▸ Material for this task:
□ □ □ □ □

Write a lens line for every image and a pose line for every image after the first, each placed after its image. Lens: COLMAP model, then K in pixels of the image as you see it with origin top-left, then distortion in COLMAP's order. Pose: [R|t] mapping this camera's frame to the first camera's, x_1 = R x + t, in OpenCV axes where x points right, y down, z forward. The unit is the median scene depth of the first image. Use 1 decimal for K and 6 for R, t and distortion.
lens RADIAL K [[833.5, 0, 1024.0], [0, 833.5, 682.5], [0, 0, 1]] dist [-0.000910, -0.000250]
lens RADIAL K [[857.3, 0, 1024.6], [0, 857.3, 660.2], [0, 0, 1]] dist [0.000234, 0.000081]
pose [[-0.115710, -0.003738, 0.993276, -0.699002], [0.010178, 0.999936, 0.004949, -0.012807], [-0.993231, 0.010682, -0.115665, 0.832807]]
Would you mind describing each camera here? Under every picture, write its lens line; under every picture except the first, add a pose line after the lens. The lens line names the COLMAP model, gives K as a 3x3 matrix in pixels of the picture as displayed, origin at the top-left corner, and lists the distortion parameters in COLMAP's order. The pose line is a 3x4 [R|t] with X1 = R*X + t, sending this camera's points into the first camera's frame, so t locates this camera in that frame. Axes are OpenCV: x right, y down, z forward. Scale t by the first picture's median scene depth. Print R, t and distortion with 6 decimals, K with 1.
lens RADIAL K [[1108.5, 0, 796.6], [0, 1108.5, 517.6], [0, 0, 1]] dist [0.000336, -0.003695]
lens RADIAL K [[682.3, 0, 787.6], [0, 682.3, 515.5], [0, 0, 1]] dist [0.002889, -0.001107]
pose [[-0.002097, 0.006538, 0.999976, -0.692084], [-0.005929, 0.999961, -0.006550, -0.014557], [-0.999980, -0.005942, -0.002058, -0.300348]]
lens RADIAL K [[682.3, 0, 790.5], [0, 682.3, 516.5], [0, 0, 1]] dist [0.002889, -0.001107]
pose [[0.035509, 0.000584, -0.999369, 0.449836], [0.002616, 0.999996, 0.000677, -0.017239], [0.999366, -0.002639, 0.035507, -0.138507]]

□ □ □ □ □

▸ Task instructions:
Convert the listing above to a two-column CSV with the header input,output: one row for each prose passage, with the passage under input and the lens and pose lines that follow it under output. Enclose every field in double quotes and replace each line break with a space.

▸ Answer to this problem:
input,output
"Write a lens line for every image and a pose line for every image after the first, each placed after its image. Lens: COLMAP model, then K in pixels of the image as you see it with origin top-left, then distortion in COLMAP's order. Pose: [R|t] mapping this camera's frame to the first camera's, x_1 = R x + t, in OpenCV axes where x points right, y down, z forward. The unit is the median scene depth of the first image. Use 1 decimal for K and 6 for R, t and distortion.","lens RADIAL K [[833.5, 0, 1024.0], [0, 833.5, 682.5], [0, 0, 1]] dist [-0.000910, -0.000250] lens RADIAL K [[857.3, 0, 1024.6], [0, 857.3, 660.2], [0, 0, 1]] dist [0.000234, 0.000081] pose [[-0.115710, -0.003738, 0.993276, -0.699002], [0.010178, 0.999936, 0.004949, -0.012807], [-0.993231, 0.010682, -0.115665, 0.832807]]"
"Would you mind describing each camera here? Under every picture, write its lens line; under every picture except the first, add a pose line after the lens. The lens line names the COLMAP model, gives K as a 3x3 matrix in pixels of the picture as displayed, origin at the top-left corner, and lists the distortion parameters in COLMAP's order. The pose line is a 3x4 [R|t] with X1 = R*X + t, sending this camera's points into the first camera's frame, so t locates this camera in that frame. Axes are OpenCV: x right, y down, z forward. Scale t by the first picture's median scene depth. Print R, t and distortion with 6 decimals, K with 1.","lens RADIAL K [[1108.5, 0, 796.6], [0, 1108.5, 517.6], [0, 0, 1]] dist [0.000336, -0.003695] lens RADIAL K [[682.3, 0, 787.6], [0, 682.3, 515.5], [0, 0, 1]] dist [0.002889, -0.001107] pose [[-0.002097, 0.006538, 0.999976, -0.692084], [-0.005929, 0.999961, -0.006550, -0.014557], [-0.999980, -0.005942, -0.002058, -0.300348]] lens RADIAL K [[682.3, 0, 790.5], [0, 682.3, 516.5], [0, 0, 1]] dist [0.002889, -0.001107] pose [[0.035509, 0.000584, -0.999369, 0.449836], [0.002616, 0.999996, 0.000677, -0.017239], [0.999366, -0.002639, 0.035507, -0.138507]]"